Holding the Pillow

by Russ

He’s talking with our guest now. His guest. His helper. I haven’t spoken. I’m not sure when I last did. They are also silent. Side by side in the double rocker my mother dropped off. They are looking at the same empty point in the air. Empty to us at least.

I agreed to one baby. I agreed because he was persistent. I agreed because I was tired. I agreed because it was clear he would do most of the work. I agreed because, well, because who goes through their entire twenties without even a scare? I agreed because I assumed that part of me was broken so it would never come to fruition. I agreed because I was a twit.

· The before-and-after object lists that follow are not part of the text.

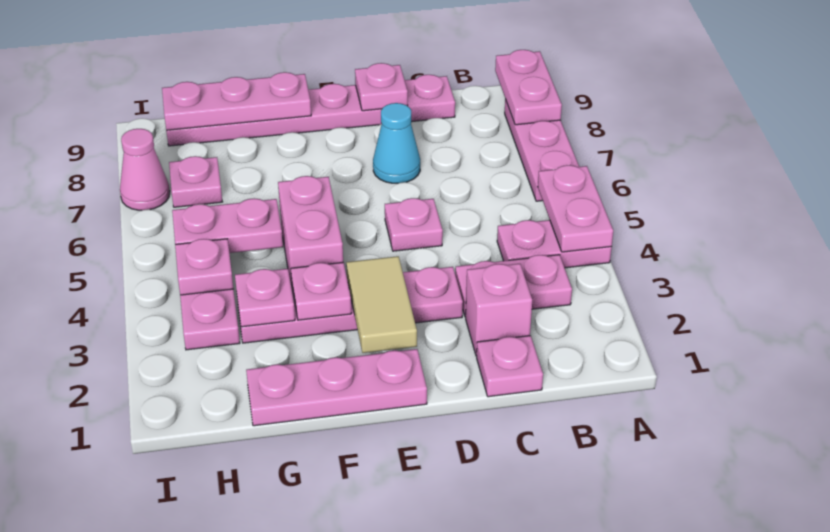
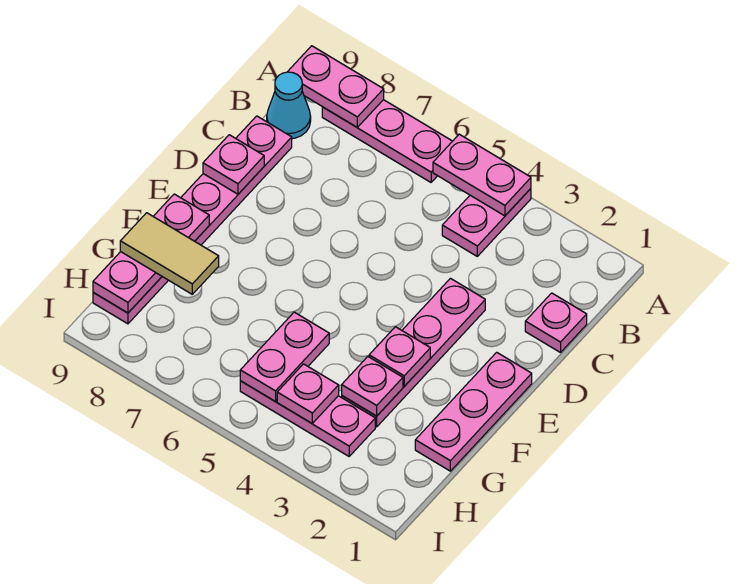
pink 1x2 plate [455,255,572,317] -> none
pink 1x1 brick [466,264,532,356] -> none
pink 1x1 plate [385,198,443,251] -> none
cyan 1x1 cone [373,103,420,183] -> cyan 1x1 cone moved to [267,72,311,139]
tan 1x2 tile [346,256,417,353] -> tan 1x2 tile moved to [120,213,219,294]
pink 1x2 brick [278,176,343,285] -> none
pink 1x1 plate [169,156,222,207] -> none
pink 1x1 cone [120,129,170,210] -> none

So that night, the night I agreed, we ordered a Chinese takeaway and he emptied himself into me.

Afterwards, it would be theorised the single heartbeat in the scans had always been two but in perfect synchronisation. That was their first trick.

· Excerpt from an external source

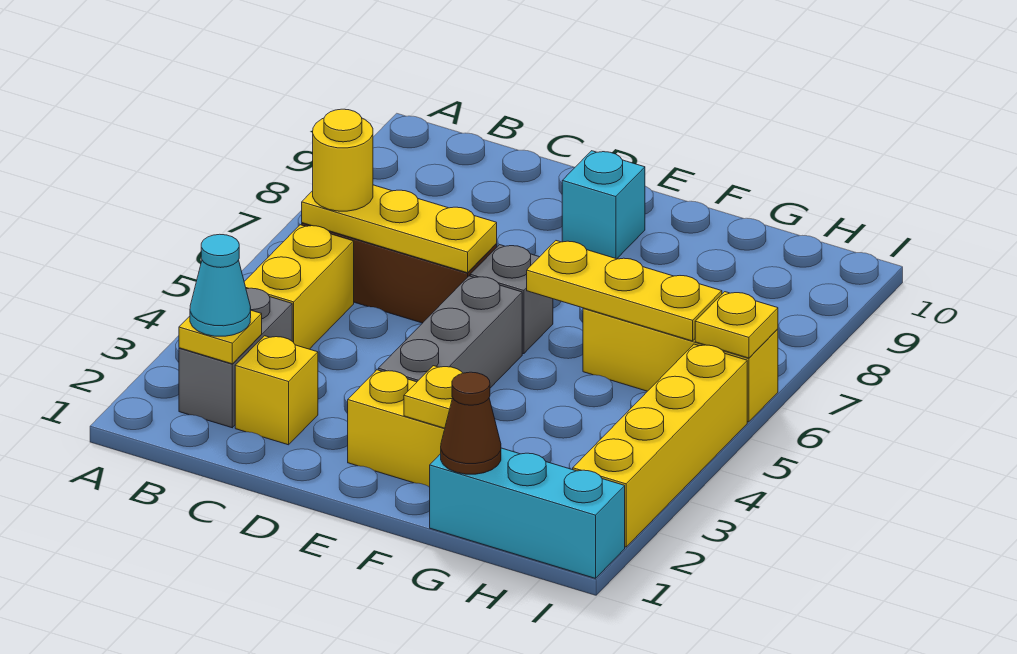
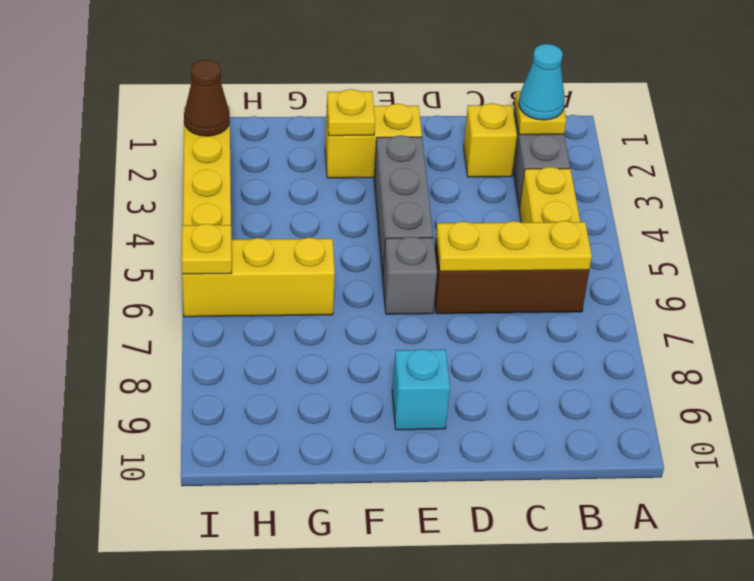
yellow 1x1 round brick [313,109,373,211] -> none
yellow 1x3 plate [527,241,722,341] -> none
cyan 1x3 brick [430,448,625,578] -> none
brown 1x1 cone [441,372,501,474] -> brown 1x1 cone moved to [184,60,230,136]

The truth was betrayed by the face of the midwife and the mutterings in the corner of the room. A sheet was lifted between my eyes and my body like the hood of a car between a windscreen and engine. The doctor scrambled manically around my numbed insides like a pit lane mechanic. The frenzy abated, nobody breathed, and the world changed.

They placed one on the left of my chest, another on the right, and four unfocused eyes destroyed me without emotion. Then they emptied their lungs.

In the legend of the banshee, wailing signals the end of a life.

It’s his cousin today; we’ve been through all the closer relatives and friends.

I’m not to be left alone, you see.

That’s not accurate. I’m always left alone. I’m alone when we sit together, him between me and them. I’m alone when he leaves me with whoever has been brought in for the day shift. I’m alone when he sleeps in the nursery. I’m alone now. I’m just not to be left alone with them.

It hasn’t been said, but it’s because he found me holding the pillow that night.

I try not to look but they consume the room with their ongoing gestures and incantations. An eerie dance. Synchronised but unrehearsed. Preparing, cursing, summoning.

There are background noises of thanks and farewell and the front door clicks shut. I realise the room is empty aside from me - and them. My first reaction is to shrink but I see the knife he’s left on the crumbed plate where a cake had been. I lurch towards it and then to them. My wrist is arrested mid-flight. He twists it. The knife falls. He holds me. My arms fall. He holds me. My heart falls. He holds me.

Later, when it’s time to sleep, I will hear him lock the door of the nursery from the inside.